> [What needs to be done] Go through the items below and pull out every line containing the string "Isaac". Copy each such line in full.

> [Given records]

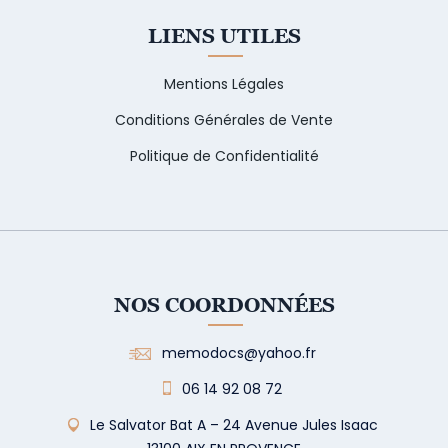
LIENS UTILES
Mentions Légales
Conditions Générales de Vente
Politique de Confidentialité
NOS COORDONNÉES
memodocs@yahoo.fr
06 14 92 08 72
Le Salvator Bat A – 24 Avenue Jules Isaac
* * *
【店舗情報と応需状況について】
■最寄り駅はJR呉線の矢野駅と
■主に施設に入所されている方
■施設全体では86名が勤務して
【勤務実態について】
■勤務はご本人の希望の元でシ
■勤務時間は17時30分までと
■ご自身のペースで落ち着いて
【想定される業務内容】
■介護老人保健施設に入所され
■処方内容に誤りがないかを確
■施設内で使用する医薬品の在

> [Answer space]
Le Salvator Bat A – 24 Avenue Jules Isaac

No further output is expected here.